== ASSIGNMENT ==
Output all of the records again, exactly as written.

== INFORMATION SHOWN ==
--------------------------------------------------

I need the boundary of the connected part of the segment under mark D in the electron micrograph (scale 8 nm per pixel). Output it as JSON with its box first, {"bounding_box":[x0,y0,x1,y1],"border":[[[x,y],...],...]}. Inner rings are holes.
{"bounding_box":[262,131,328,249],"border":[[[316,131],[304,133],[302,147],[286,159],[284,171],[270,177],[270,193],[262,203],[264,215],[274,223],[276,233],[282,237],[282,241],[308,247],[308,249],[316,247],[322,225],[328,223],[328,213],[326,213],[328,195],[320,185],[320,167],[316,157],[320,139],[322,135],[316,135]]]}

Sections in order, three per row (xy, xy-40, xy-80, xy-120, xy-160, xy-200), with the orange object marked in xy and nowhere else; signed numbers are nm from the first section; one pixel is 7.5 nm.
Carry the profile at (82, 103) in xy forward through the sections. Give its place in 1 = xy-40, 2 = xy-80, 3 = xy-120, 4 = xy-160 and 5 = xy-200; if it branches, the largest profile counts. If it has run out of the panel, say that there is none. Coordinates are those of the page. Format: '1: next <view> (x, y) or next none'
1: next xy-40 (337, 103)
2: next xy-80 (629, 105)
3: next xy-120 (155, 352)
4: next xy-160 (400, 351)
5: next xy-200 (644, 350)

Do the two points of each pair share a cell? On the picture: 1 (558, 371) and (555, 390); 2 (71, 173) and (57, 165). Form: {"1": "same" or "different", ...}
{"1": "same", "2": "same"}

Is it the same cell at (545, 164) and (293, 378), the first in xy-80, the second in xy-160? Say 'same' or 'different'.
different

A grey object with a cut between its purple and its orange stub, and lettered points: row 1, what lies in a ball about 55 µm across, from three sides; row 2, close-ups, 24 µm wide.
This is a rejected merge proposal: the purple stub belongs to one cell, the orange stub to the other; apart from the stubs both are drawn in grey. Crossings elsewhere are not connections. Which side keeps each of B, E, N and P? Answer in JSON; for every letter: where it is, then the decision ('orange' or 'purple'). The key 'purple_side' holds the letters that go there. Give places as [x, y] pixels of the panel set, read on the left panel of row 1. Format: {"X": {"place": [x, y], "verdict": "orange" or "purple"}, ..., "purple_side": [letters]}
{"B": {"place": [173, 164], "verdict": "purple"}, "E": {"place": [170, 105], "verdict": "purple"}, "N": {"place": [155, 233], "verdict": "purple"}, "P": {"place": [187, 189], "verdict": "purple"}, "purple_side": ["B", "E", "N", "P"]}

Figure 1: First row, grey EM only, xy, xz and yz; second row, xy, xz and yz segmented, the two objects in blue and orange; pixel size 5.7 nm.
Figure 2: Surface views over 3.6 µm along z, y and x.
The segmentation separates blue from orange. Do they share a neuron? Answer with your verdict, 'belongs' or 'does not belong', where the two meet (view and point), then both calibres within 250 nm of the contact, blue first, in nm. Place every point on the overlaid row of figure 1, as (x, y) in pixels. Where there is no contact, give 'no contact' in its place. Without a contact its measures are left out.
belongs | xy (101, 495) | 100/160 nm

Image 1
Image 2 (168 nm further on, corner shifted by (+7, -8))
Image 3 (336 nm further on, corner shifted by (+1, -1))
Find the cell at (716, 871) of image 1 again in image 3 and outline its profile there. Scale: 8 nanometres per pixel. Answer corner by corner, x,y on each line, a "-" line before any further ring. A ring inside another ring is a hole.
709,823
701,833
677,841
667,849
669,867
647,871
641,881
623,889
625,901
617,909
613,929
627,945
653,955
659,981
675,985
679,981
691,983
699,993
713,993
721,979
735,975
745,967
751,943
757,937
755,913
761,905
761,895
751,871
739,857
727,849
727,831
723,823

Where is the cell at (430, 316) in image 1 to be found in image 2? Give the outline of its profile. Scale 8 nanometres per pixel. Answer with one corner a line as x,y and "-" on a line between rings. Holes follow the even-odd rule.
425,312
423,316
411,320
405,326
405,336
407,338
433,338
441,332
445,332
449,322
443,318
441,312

--------------------------------------------------

== TASK RESULT ==
I need the boundary of the connected part of the segment under mark D in the electron micrograph (scale 8 nm per pixel). Output it as JSON with its box first, {"bounding_box":[x0,y0,x1,y1],"border":[[[x,y],...],...]}. Inner rings are holes.
{"bounding_box":[262,131,328,249],"border":[[[316,131],[304,133],[302,147],[286,159],[284,171],[270,177],[270,193],[262,203],[264,215],[274,223],[276,233],[282,237],[282,241],[308,247],[308,249],[316,247],[322,225],[328,223],[328,213],[326,213],[328,195],[320,185],[320,167],[316,157],[320,139],[322,135],[316,135]]]}

Sections in order, three per row (xy, xy-40, xy-80, xy-120, xy-160, xy-200), with the orange object marked in xy and nowhere else; signed numbers are nm from the first section; one pixel is 7.5 nm.
Carry the profile at (82, 103) in xy forward through the sections. Give its place in 1 = xy-40, 2 = xy-80, 3 = xy-120, 4 = xy-160 and 5 = xy-200; if it branches, the largest profile counts. If it has run out of the panel, say that there is none. Coordinates are those of the page. Format: '1: next <view> (x, y) or next none'
1: next xy-40 (337, 103)
2: next xy-80 (629, 105)
3: next xy-120 (155, 352)
4: next xy-160 (400, 351)
5: next xy-200 (644, 350)

Do the two points of each pair share a cell? On the picture: 1 (558, 371) and (555, 390); 2 (71, 173) and (57, 165). Form: {"1": "same" or "different", ...}
{"1": "same", "2": "same"}

Is it the same cell at (545, 164) and (293, 378), the first in xy-80, the second in xy-160? Say 'same' or 'different'.
different

A grey object with a cut between its purple and its orange stub, and lettered points: row 1, what lies in a ball about 55 µm across, from three sides; row 2, close-ups, 24 µm wide.
This is a rejected merge proposal: the purple stub belongs to one cell, the orange stub to the other; apart from the stubs both are drawn in grey. Crossings elsewhere are not connections. Which side keeps each of B, E, N and P? Answer in JSON; for every letter: where it is, then the decision ('orange' or 'purple'). The key 'purple_side' holds the letters that go there. Give places as [x, y] pixels of the panel set, read on the left panel of row 1. Format: {"X": {"place": [x, y], "verdict": "orange" or "purple"}, ..., "purple_side": [letters]}
{"B": {"place": [173, 164], "verdict": "purple"}, "E": {"place": [170, 105], "verdict": "purple"}, "N": {"place": [155, 233], "verdict": "purple"}, "P": {"place": [187, 189], "verdict": "purple"}, "purple_side": ["B", "E", "N", "P"]}

Figure 1: First row, grey EM only, xy, xz and yz; second row, xy, xz and yz segmented, the two objects in blue and orange; pixel size 5.7 nm.
Figure 2: Surface views over 3.6 µm along z, y and x.
The segmentation separates blue from orange. Do they share a neuron? Answer with your verdict, 'belongs' or 'does not belong', where the two meet (view and point), then both calibres within 250 nm of the contact, blue first, in nm. Place every point on the overlaid row of figure 1, as (x, y) in pixels. Where there is no contact, give 'no contact' in its place. Without a contact its measures are left out.
belongs | xy (101, 495) | 100/160 nm

Image 1
Image 2 (168 nm further on, corner shifted by (+7, -8))
Image 3 (336 nm further on, corner shifted by (+1, -1))
Find the cell at (716, 871) of image 1 again in image 3 and outline its profile there. Scale: 8 nanometres per pixel. Answer corner by corner, x,y on each line, a "-" line before any further ring. A ring inside another ring is a hole.
709,823
701,833
677,841
667,849
669,867
647,871
641,881
623,889
625,901
617,909
613,929
627,945
653,955
659,981
675,985
679,981
691,983
699,993
713,993
721,979
735,975
745,967
751,943
757,937
755,913
761,905
761,895
751,871
739,857
727,849
727,831
723,823

Where is the cell at (430, 316) in image 1 to be found in image 2? Give the outline of its profile. Scale 8 nanometres per pixel. Answer with one corner a line as x,y and "-" on a line between rings. Holes follow the even-odd rule.
425,312
423,316
411,320
405,326
405,336
407,338
433,338
441,332
445,332
449,322
443,318
441,312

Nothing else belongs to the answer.